# A video from our last gig



## captainbrew (Feb 5, 2010)

Here's a video of an original tune we (Old Stereo) played at our gig last Saturday.

Enjoy!

http://www.youtube.com/user/oldstereoband?feature=mhee


----------



## Big_Daddy (Apr 2, 2009)

What a great, funky groove!! Well done!


----------



## BIGDC (Aug 16, 2011)

Very nicely done. Tight as a ducks bum


----------



## fredyfreeloader (Dec 11, 2010)

BIGDC said:


> Very nicely done. Tight as a ducks bum


I never looked at a ducks bum. Lots of young female bums but never a duck Oh well maybe I'm missing something, by the way that is a very nice tight video though


----------



## urko99 (Mar 30, 2009)

Nice Funky Sh_t!


----------



## Macki (Jun 14, 2010)

Good tune - really enjoyed listening to it.


----------



## sulphur (Jun 2, 2011)

Good tune!

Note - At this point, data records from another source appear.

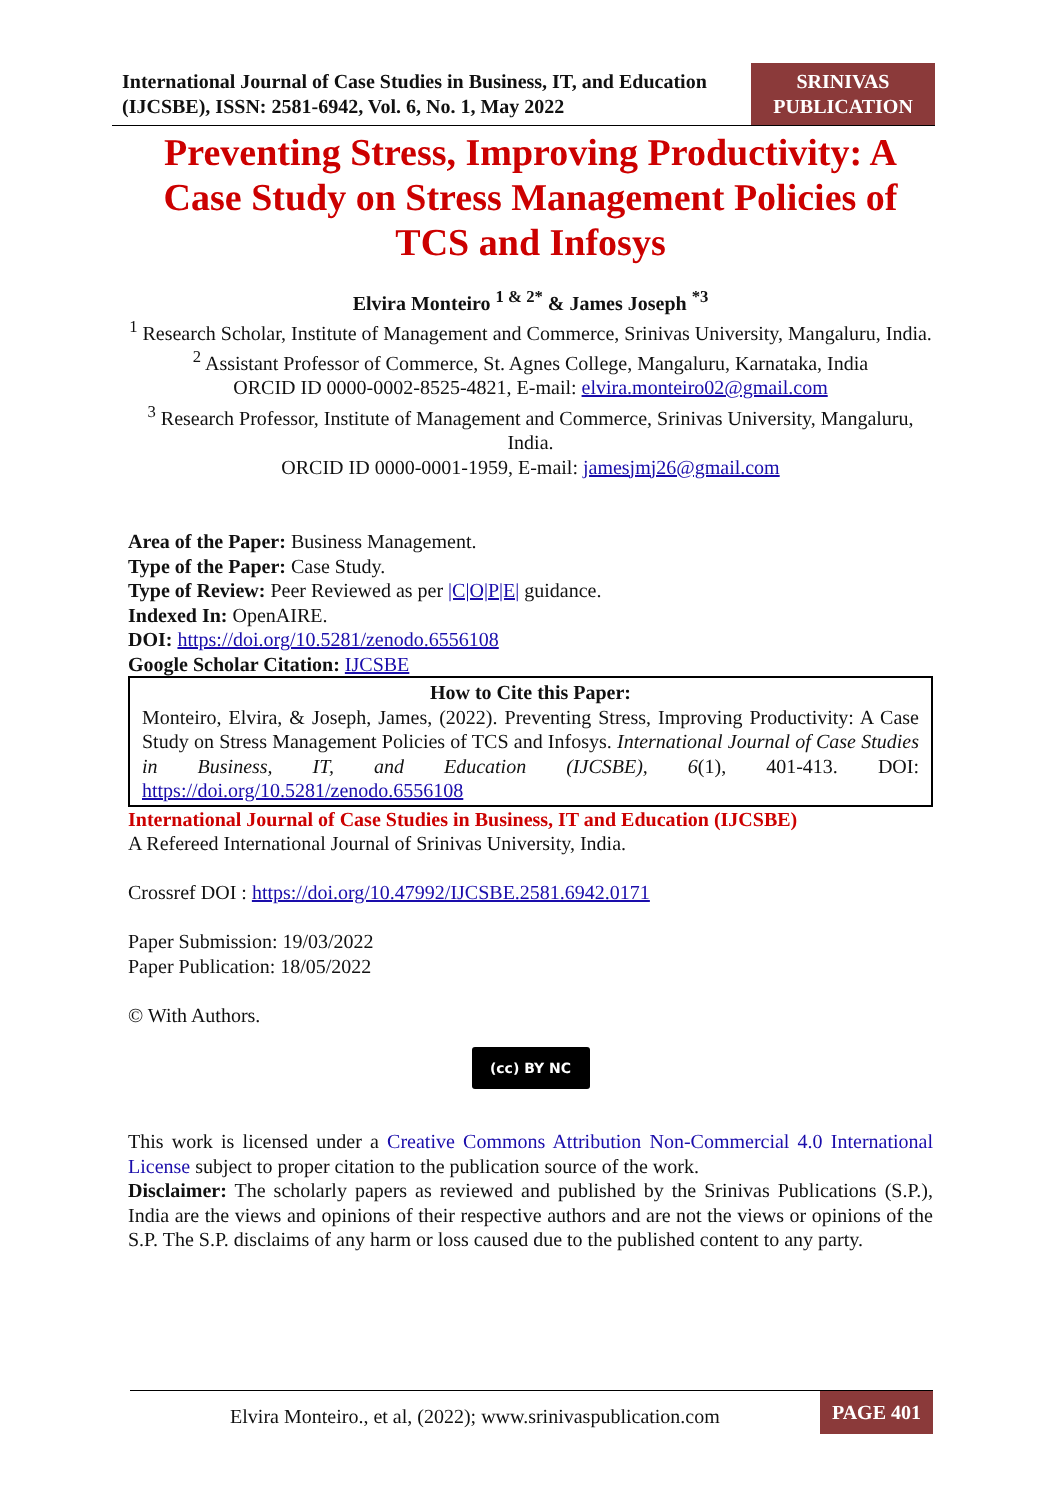International Journal of Case Studies in Business, IT, and Education (IJCSBE), ISSN: 2581-6942, Vol. 6, No. 1, May 2022
SRINIVAS PUBLICATION
Preventing Stress, Improving Productivity: A Case Study on Stress Management Policies of TCS and Infosys
Elvira Monteiro <sup>1 & 2*</sup> & James Joseph <sup>*3</sup>
<sup>1</sup> Research Scholar, Institute of Management and Commerce, Srinivas University, Mangaluru, India.
<sup>2</sup> Assistant Professor of Commerce, St. Agnes College, Mangaluru, Karnataka, India
ORCID ID 0000-0002-8525-4821, E-mail: elvira.monteiro02@gmail.com
<sup>3</sup> Research Professor, Institute of Management and Commerce, Srinivas University, Mangaluru, India.
ORCID ID 0000-0001-1959, E-mail: jamesjmj26@gmail.com
Area of the Paper: Business Management.
Type of the Paper: Case Study.
Type of Review: Peer Reviewed as per |C|O|P|E| guidance.
Indexed In: OpenAIRE.
DOI: https://doi.org/10.5281/zenodo.6556108
Google Scholar Citation: IJCSBE
How to Cite this Paper:
Monteiro, Elvira, & Joseph, James, (2022). Preventing Stress, Improving Productivity: A Case Study on Stress Management Policies of TCS and Infosys. International Journal of Case Studies in Business, IT, and Education (IJCSBE), 6(1), 401-413. DOI: https://doi.org/10.5281/zenodo.6556108
International Journal of Case Studies in Business, IT and Education (IJCSBE)
A Refereed International Journal of Srinivas University, India.
Crossref DOI : https://doi.org/10.47992/IJCSBE.2581.6942.0171
Paper Submission: 19/03/2022
Paper Publication: 18/05/2022
© With Authors.
(cc) BY NC
This work is licensed under a Creative Commons Attribution Non-Commercial 4.0 International License subject to proper citation to the publication source of the work.
Disclaimer: The scholarly papers as reviewed and published by the Srinivas Publications (S.P.), India are the views and opinions of their respective authors and are not the views or opinions of the S.P. The S.P. disclaims of any harm or loss caused due to the published content to any party.
Elvira Monteiro., et al, (2022); www.srinivaspublication.com
PAGE 401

I enjoyed that, thanks.

Bring back the FUNK!


----------



## captainbrew (Feb 5, 2010)

Wow thanks for the kind words guys! 
This was our first show as a band and we had a GREAT TIME! We'll be playing again next month and can't wait!
We definitely love FUNK and the old school Motown stuff. (The Meters, Parliament, Stevie Wonder, Marvin Gaye etc.)
I'd love to see some of you Ottawa guys at our next show December 30th at the Elmdale.


----------